Several summer reading initiatives are underway in and around Rochester.

And getting some kids to enjoy reading can be a challenge.

Jeanne Steinbrenner, a children's librarian in Pittsford, says often times kids become frustrated by required reading in school. So she says the trick is to make opening a book fun.

Steinbrenner says that may mean introducing kids to comic books...

"They're short; they are visual,” Steinbrenner says. “Kids that respond to visuals cues just bloom when you give them that, and ‘hey, they're reading.’

Steinbrenner says students may not learn character development or how to develop the empathy part of reading; however, she says “they are honing their skills of reading."

Steinbrenner says this year the Pittsford Community Library's summer program includes 80 minutes a week of reading as well as solving word problems.

Studies show that if kids don't read during the summer break, it can take a month to catch them back up to speed come September. In an effort to help combat this, the Rochester City School District is giving away free ice cream cones, books, and baseball tickets to students who read throughout the summer.

"I'm calling on the community to help us in a very specific way to advance the educational progress of our children."

Vargas says they want parents to encourage their children to read at least 30-minutes everyday until school starts back up again.

The goal is to get 30-thousand city school kids cracking open books over the summer.

A students who voluntarily reads a book can attend the August 22nd game against the Lehigh Valley IronPigs with an adult.

"I will be inviting every family in Rochester and every child to watch a baseball game with me," Vargas says. "And those that have read a book and talk with me about it, we are going to pay for the ticket."

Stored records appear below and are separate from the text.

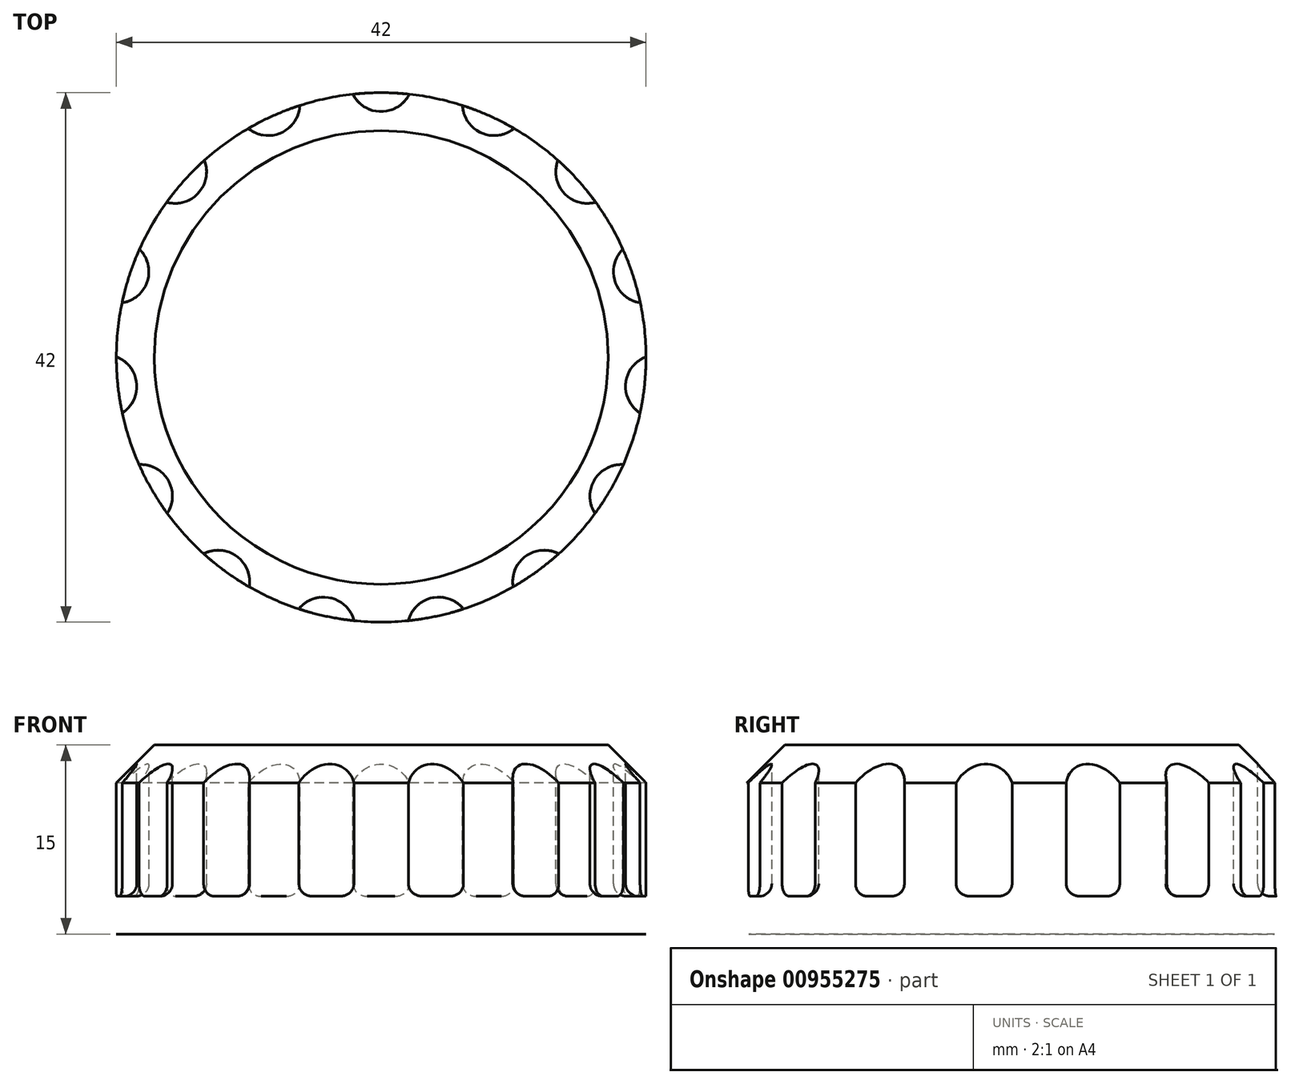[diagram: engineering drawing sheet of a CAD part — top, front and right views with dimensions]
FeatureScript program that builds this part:
annotation { "Feature Type Name" : "Feature", "Feature Type Description" : "" }
export const myFeature = defineFeature(function(context is Context, id is Id, definition is map)
    precondition{}
    {
        {
            var Q0;
            Q0=qCreatedBy(makeId("Top.planeOp"),FACE);
            var sketch = newSketch(context, id + "F0", { "sketchPlane" : qUnion([Q0])});
            skCircle(sketch, "E0", {"center": v(0, 0) * mm, "radius": 21 * mm});
            skSolve(sketch);
        }
        {
            var Q0;
            Q0=makeQuery(id+"F0.imprint","IMPRINT",FACE,{"disambiguationData":[TD([[makeQuery(id+"F0.imprint","IMPRINT",EDGE,{"derivedFrom":sQuery(id+"F0.wireOp",EDGE,"E0")}),1.0]])]});
            extrude(context, id + "F1", {"entities" : qUnion([Q0]), "depth" : 15 * mm, "offsetDistance" : 25 * mm});
        }
        {
            var Q0;
            Q0=makeQuery(id+"F1.opExtrude","CAP_FACE",FACE,{"disambiguationData":[OSD([sQuery(id+"F0.wireOp",EDGE,"E0")])],"isStart":false});
            var sketch = newSketch(context, id + "F2", { "sketchPlane" : qUnion([Q0])});
            skCircle(sketch, "E1", {"center": v(0, 22) * mm, "radius": 2.5 * mm});
            skCircle(sketch, "E2.1.0", {"center": v(-8.95, 20.1) * mm, "radius": 2.5 * mm});
            skCircle(sketch, "E2.2.0", {"center": v(-16.35, 14.72) * mm, "radius": 2.5 * mm});
            skCircle(sketch, "E2.3.0", {"center": v(-20.92, 6.8) * mm, "radius": 2.5 * mm});
            skCircle(sketch, "E2.4.0", {"center": v(-21.88, -2.3) * mm, "radius": 2.5 * mm});
            skCircle(sketch, "E2.5.0", {"center": v(-19.05, -11) * mm, "radius": 2.5 * mm});
            skCircle(sketch, "E2.6.0", {"center": v(-12.93, -17.8) * mm, "radius": 2.5 * mm});
            skCircle(sketch, "E2.7.0", {"center": v(-4.57, -21.52) * mm, "radius": 2.5 * mm});
            skCircle(sketch, "E2.8.0", {"center": v(4.57, -21.52) * mm, "radius": 2.5 * mm});
            skCircle(sketch, "E2.9.0", {"center": v(12.93, -17.8) * mm, "radius": 2.5 * mm});
            skCircle(sketch, "E2.10.0", {"center": v(19.05, -11) * mm, "radius": 2.5 * mm});
            skCircle(sketch, "E2.11.0", {"center": v(21.88, -2.3) * mm, "radius": 2.5 * mm});
            skCircle(sketch, "E2.12.0", {"center": v(20.92, 6.8) * mm, "radius": 2.5 * mm});
            skCircle(sketch, "E2.13.0", {"center": v(16.35, 14.72) * mm, "radius": 2.5 * mm});
            skCircle(sketch, "E2.14.0", {"center": v(8.95, 20.1) * mm, "radius": 2.5 * mm});
            skPoint(sketch, "E2.center", {"position": v(0, 0) * mm});
            skSolve(sketch);
        }
        {
            var Q0;
            Q0 = qSketchRegion(id + "F2", true);
            extrude(context, id + "F3", {"entities" : qUnion([Q0]), "operationType" : NewBodyOperationType.REMOVE, "oppositeDirection" : true, "depth" : 12 * mm, "offsetDistance" : 25 * mm});
        }
        {
            var Q0;
            Q0=makeQuery(id+"F3.boolean.opBoolean","COPY",EDGE,{"derivedFrom":makeQuery(id+"F3.opExtrude","CAP_EDGE",EDGE,{"disambiguationData":[OSD([sQuery(id+"F2.wireOp",EDGE,"E2.14.0")])],"isStart":false})});
            var Q1;
            Q1=makeQuery(id+"F3.boolean.opBoolean","COPY",EDGE,{"derivedFrom":makeQuery(id+"F3.opExtrude","CAP_EDGE",EDGE,{"disambiguationData":[OSD([sQuery(id+"F2.wireOp",EDGE,"E2.13.0")])],"isStart":false})});
            var Q2;
            Q2=makeQuery(id+"F3.boolean.opBoolean","COPY",EDGE,{"derivedFrom":makeQuery(id+"F3.opExtrude","CAP_EDGE",EDGE,{"disambiguationData":[OSD([sQuery(id+"F2.wireOp",EDGE,"E2.12.0")])],"isStart":false})});
            var Q3;
            Q3=makeQuery(id+"F3.boolean.opBoolean","COPY",EDGE,{"derivedFrom":makeQuery(id+"F3.opExtrude","CAP_EDGE",EDGE,{"disambiguationData":[OSD([sQuery(id+"F2.wireOp",EDGE,"E2.11.0")])],"isStart":false})});
            var Q4;
            Q4=makeQuery(id+"F3.boolean.opBoolean","COPY",EDGE,{"derivedFrom":makeQuery(id+"F3.opExtrude","CAP_EDGE",EDGE,{"disambiguationData":[OSD([sQuery(id+"F2.wireOp",EDGE,"E2.9.0")])],"isStart":false})});
            var Q5;
            Q5=makeQuery(id+"F3.boolean.opBoolean","COPY",EDGE,{"derivedFrom":makeQuery(id+"F3.opExtrude","CAP_EDGE",EDGE,{"disambiguationData":[OSD([sQuery(id+"F2.wireOp",EDGE,"E2.10.0")])],"isStart":false})});
            var Q6;
            Q6=makeQuery(id+"F3.boolean.opBoolean","COPY",EDGE,{"derivedFrom":makeQuery(id+"F3.opExtrude","CAP_EDGE",EDGE,{"disambiguationData":[OSD([sQuery(id+"F2.wireOp",EDGE,"E2.8.0")])],"isStart":false})});
            var Q7;
            Q7=makeQuery(id+"F3.boolean.opBoolean","COPY",EDGE,{"derivedFrom":makeQuery(id+"F3.opExtrude","CAP_EDGE",EDGE,{"disambiguationData":[OSD([sQuery(id+"F2.wireOp",EDGE,"E2.7.0")])],"isStart":false})});
            var Q8;
            Q8=makeQuery(id+"F3.boolean.opBoolean","COPY",EDGE,{"derivedFrom":makeQuery(id+"F3.opExtrude","CAP_EDGE",EDGE,{"disambiguationData":[OSD([sQuery(id+"F2.wireOp",EDGE,"E2.6.0")])],"isStart":false})});
            var Q9;
            Q9=makeQuery(id+"F3.boolean.opBoolean","COPY",EDGE,{"derivedFrom":makeQuery(id+"F3.opExtrude","CAP_EDGE",EDGE,{"disambiguationData":[OSD([sQuery(id+"F2.wireOp",EDGE,"E2.5.0")])],"isStart":false})});
            var Q10;
            Q10=makeQuery(id+"F3.boolean.opBoolean","COPY",EDGE,{"derivedFrom":makeQuery(id+"F3.opExtrude","CAP_EDGE",EDGE,{"disambiguationData":[OSD([sQuery(id+"F2.wireOp",EDGE,"E2.4.0")])],"isStart":false})});
            var Q11;
            Q11=makeQuery(id+"F3.boolean.opBoolean","COPY",EDGE,{"derivedFrom":makeQuery(id+"F3.opExtrude","CAP_EDGE",EDGE,{"disambiguationData":[OSD([sQuery(id+"F2.wireOp",EDGE,"E2.3.0")])],"isStart":false})});
            var Q12;
            Q12=makeQuery(id+"F3.boolean.opBoolean","COPY",EDGE,{"derivedFrom":makeQuery(id+"F3.opExtrude","CAP_EDGE",EDGE,{"disambiguationData":[OSD([sQuery(id+"F2.wireOp",EDGE,"E2.2.0")])],"isStart":false})});
            var Q13;
            Q13=makeQuery(id+"F3.boolean.opBoolean","COPY",EDGE,{"derivedFrom":makeQuery(id+"F3.opExtrude","CAP_EDGE",EDGE,{"disambiguationData":[OSD([sQuery(id+"F2.wireOp",EDGE,"E2.1.0")])],"isStart":false})});
            var Q14;
            Q14=makeQuery(id+"F3.boolean.opBoolean","COPY",EDGE,{"derivedFrom":makeQuery(id+"F3.opExtrude","CAP_EDGE",EDGE,{"disambiguationData":[OSD([sQuery(id+"F2.wireOp",EDGE,"E1")])],"isStart":false})});
            fillet(context, id + "F4", {"entities" : qUnion([Q0, Q1, Q2, Q3, Q4, Q5, Q6, Q7, Q8, Q9, Q10, Q11, Q12, Q13, Q14]), "radius" : 1 * mm, "tangentPropagation" : true, "allowEdgeOverflow" : false});
        }
        {
            var Q0;
            {var subQ0=sQuery(id+"F0.wireOp",EDGE,"E0");Q0=makeQuery(id+"F3.boolean.opBoolean","SPLIT",EDGE,{"disambiguationData":[TD([makeQuery(id+"F1.opExtrude","SWEPT_FACE",FACE,{"disambiguationData":[OSD([subQ0])]}),makeQuery(id+"F1.opExtrude","CAP_FACE",FACE,{"disambiguationData":[OSD([subQ0])],"isStart":false}),makeQuery(id+"F3.opExtrude","SWEPT_FACE",FACE,{"disambiguationData":[OSD([sQuery(id+"F2.wireOp",EDGE,"E2.13.0")])]}),makeQuery(id+"F3.opExtrude","SWEPT_FACE",FACE,{"disambiguationData":[OSD([sQuery(id+"F2.wireOp",EDGE,"E2.14.0")])]})])],"derivedFrom":makeQuery(id+"F1.opExtrude","CAP_EDGE",EDGE,{"disambiguationData":[OSD([subQ0])],"isStart":false})});}
            chamfer(context, id + "F5", {"entities" : qUnion([Q0]), "width" : 3 * mm, "tangentPropagation" : true});
        }
    });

Students who bring a completed RocRead form will receive a free book from the Rochester Educational Foundation, along with two free tickets to the game.

Also, as part of the summer reading program, students who are "caught reading" at a beach, on buses or any other public place will be rewarded with a coupon for a free Abbott's cone.

Vargas says they have many community partners making the program possible. Among them the Rochester business community and the United Way.

The program applies to students in pre-kindergarten through to the 12th grade.